§ Brief: Extract every line of text from the items below and reproduce each line unchanged, keeping the original order.

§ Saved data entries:
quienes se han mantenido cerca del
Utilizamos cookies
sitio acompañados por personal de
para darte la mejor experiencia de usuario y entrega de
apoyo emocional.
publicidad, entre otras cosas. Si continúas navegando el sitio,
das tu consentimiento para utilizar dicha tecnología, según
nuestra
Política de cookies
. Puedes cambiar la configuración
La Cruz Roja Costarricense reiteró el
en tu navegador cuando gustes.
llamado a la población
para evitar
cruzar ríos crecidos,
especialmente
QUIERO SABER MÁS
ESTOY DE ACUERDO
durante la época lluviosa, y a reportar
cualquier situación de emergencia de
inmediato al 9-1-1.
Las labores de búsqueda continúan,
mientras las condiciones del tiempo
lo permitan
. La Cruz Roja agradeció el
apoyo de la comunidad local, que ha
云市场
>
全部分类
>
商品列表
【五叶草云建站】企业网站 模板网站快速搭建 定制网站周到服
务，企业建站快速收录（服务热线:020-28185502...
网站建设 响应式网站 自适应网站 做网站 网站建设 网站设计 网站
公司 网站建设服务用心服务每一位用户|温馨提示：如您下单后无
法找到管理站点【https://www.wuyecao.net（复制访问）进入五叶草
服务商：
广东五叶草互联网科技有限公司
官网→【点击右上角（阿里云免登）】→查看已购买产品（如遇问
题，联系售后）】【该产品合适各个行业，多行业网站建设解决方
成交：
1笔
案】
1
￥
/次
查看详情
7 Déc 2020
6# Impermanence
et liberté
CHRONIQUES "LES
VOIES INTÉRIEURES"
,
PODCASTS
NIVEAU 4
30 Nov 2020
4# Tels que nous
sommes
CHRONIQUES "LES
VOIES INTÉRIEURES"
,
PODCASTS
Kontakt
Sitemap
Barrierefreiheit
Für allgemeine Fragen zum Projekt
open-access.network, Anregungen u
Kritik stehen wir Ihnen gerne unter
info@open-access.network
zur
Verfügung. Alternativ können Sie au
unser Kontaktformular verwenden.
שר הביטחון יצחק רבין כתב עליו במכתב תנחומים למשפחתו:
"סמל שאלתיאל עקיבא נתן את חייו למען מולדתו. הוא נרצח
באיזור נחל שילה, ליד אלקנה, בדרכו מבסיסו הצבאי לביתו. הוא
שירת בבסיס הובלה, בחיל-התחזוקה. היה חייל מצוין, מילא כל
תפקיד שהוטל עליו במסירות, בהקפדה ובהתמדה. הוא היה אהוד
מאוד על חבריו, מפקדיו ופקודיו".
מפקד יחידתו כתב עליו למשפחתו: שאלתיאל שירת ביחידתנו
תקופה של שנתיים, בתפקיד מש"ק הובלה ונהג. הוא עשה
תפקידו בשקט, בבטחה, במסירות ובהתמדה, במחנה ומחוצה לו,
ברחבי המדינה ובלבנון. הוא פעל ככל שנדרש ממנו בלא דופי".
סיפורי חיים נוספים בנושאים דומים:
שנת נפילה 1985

§ Solution for this task:
quienes se han mantenido cerca del
Utilizamos cookies
sitio acompañados por personal de
para darte la mejor experiencia de usuario y entrega de
apoyo emocional.
publicidad, entre otras cosas. Si continúas navegando el sitio,
das tu consentimiento para utilizar dicha tecnología, según
nuestra
Política de cookies
. Puedes cambiar la configuración
La Cruz Roja Costarricense reiteró el
en tu navegador cuando gustes.
llamado a la población
para evitar
cruzar ríos crecidos,
especialmente
QUIERO SABER MÁS
ESTOY DE ACUERDO
durante la época lluviosa, y a reportar
cualquier situación de emergencia de
inmediato al 9-1-1.
Las labores de búsqueda continúan,
mientras las condiciones del tiempo
lo permitan
. La Cruz Roja agradeció el
apoyo de la comunidad local, que ha
云市场
>
全部分类
>
商品列表
【五叶草云建站】企业网站 模板网站快速搭建 定制网站周到服
务，企业建站快速收录（服务热线:020-28185502...
网站建设 响应式网站 自适应网站 做网站 网站建设 网站设计 网站
公司 网站建设服务用心服务每一位用户|温馨提示：如您下单后无
法找到管理站点【https://www.wuyecao.net（复制访问）进入五叶草
服务商：
广东五叶草互联网科技有限公司
官网→【点击右上角（阿里云免登）】→查看已购买产品（如遇问
题，联系售后）】【该产品合适各个行业，多行业网站建设解决方
成交：
1笔
案】
1
￥
/次
查看详情
7 Déc 2020
6# Impermanence
et liberté
CHRONIQUES "LES
VOIES INTÉRIEURES"
,
PODCASTS
NIVEAU 4
30 Nov 2020
4# Tels que nous
sommes
CHRONIQUES "LES
VOIES INTÉRIEURES"
,
PODCASTS
Kontakt
Sitemap
Barrierefreiheit
Für allgemeine Fragen zum Projekt
open-access.network, Anregungen u
Kritik stehen wir Ihnen gerne unter
info@open-access.network
zur
Verfügung. Alternativ können Sie au
unser Kontaktformular verwenden.
שר הביטחון יצחק רבין כתב עליו במכתב תנחומים למשפחתו:
"סמל שאלתיאל עקיבא נתן את חייו למען מולדתו. הוא נרצח
באיזור נחל שילה, ליד אלקנה, בדרכו מבסיסו הצבאי לביתו. הוא
שירת בבסיס הובלה, בחיל-התחזוקה. היה חייל מצוין, מילא כל
תפקיד שהוטל עליו במסירות, בהקפדה ובהתמדה. הוא היה אהוד
מאוד על חבריו, מפקדיו ופקודיו".
מפקד יחידתו כתב עליו למשפחתו: שאלתיאל שירת ביחידתנו
תקופה של שנתיים, בתפקיד מש"ק הובלה ונהג. הוא עשה
תפקידו בשקט, בבטחה, במסירות ובהתמדה, במחנה ומחוצה לו,
ברחבי המדינה ובלבנון. הוא פעל ככל שנדרש ממנו בלא דופי".
סיפורי חיים נוספים בנושאים דומים:
שנת נפילה 1985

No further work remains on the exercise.